Applicants in rejoinder however as pointed out, admitted the fact of having not enrolled until 27th .2.2013, further, he conceded that he got a Practising Certificate on 07.5.2013. (See Annextures A1, B1, and C1). He then attempts to argue that he handled client business for Respondents after the issuance of a Practising Certificate for which he is entitled to payment. The rest of his argument from page 3 to 6 of his pleadings is an attempt to argue that court should strike off the items he handled before enrollment, and allow him to recover for items that he handled while holding a valid Practising Certificate.
With due respect, the above argument does not comply with the common law adage that:
“He who comes to equity must do so with clean hands.”
The law is that parties must conform to their pleadings.
In Gandy v. Casper Air Charta Ltd (1956) 23 EACA 139, and in Patel v. Fleet Transport Co. Ltd (1980) EA 1025 (CA-K), while commenting on pleadings generally and referring to the above case SPRY- on Civil Procedure in EA, states that:
“ As a general rule, relief not founded on the pleadings will not be given.
While the general rule is that parties should be bound by their pleadings, an incorrect description of a particular fact should not be fatal where the particulars of the claim have been given with reasonable precision.
The applicant in his Notice of Motion supported by his affidavit pleaded that he is an Advocate who offered respondents services for which he laid claim. His affidavit testifies that he got instructed on or by March 2012 (see paragraph 7 of affidavit in support). The affidavit and Notice of Motion are silent on his new admission that he only got enrolled on 27.February 2013.
The attempt to move court therefore to ignore parts of his pleadings and deal with items under Exhibit “D” and items 18 to 43 of Exhibit “E” and ignore 1-17, so as to circumvent section 65 and 69, and Makula’s case (supra) is unacceptable. This is trying to depart from one’s own pleadings which is contrary to the Civil Procedure Rules. (See O. 6 r.6 and 7 of the Civil Procedure Rules).
If this had been disclosed, then equity would have aided applicant. Just as Respondent’s affidavits were caught by the Rules to be irregular, applicant’s pleadings are also shown to be irregular and in contravention of Section s65 and 69 of the Advocates Act. I am therefore unable to agree with applicant’s conclusion and prayer in his submission in rejoinder that ‘court orders Exhibit I to be taxed by the taxing officer and sum certified to be due be entered in judgment. The holding in the case of Makula International v. Cardinal Nsubuga (supra) does not leave this court with any option, once faced with such illegal conduct. This was an illegality committed by a person who was not an Advocate, masquerading as one. He tried to use the rules to his advantage and when caught, retracted and tried to hide under the same rules so as to gain from a transaction soiled with illegality from its onset. Advocacy is a noble profession. It has rules. The procedures are known; you do not offer legal practice when not authorized.

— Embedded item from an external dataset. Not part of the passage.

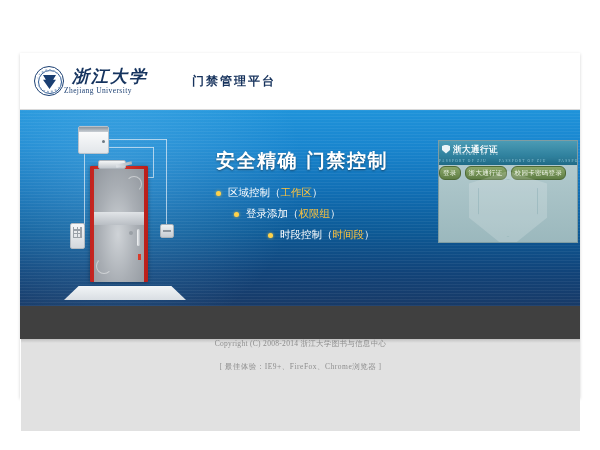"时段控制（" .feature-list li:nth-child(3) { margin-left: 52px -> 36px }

The Advocates (Renumeration and Taxation of costs) Regulations are made under the Advocates Act, which specifically refers to enrolled Advocates.
For all reasons above am unable to grant this application. It shall be dismissed. Owing to irregularities committed by both Counsel for applicant and Respondents in conducting their work as Advocates and as officers of this court, I award no costs. Each party shall bear their own costs. I so order.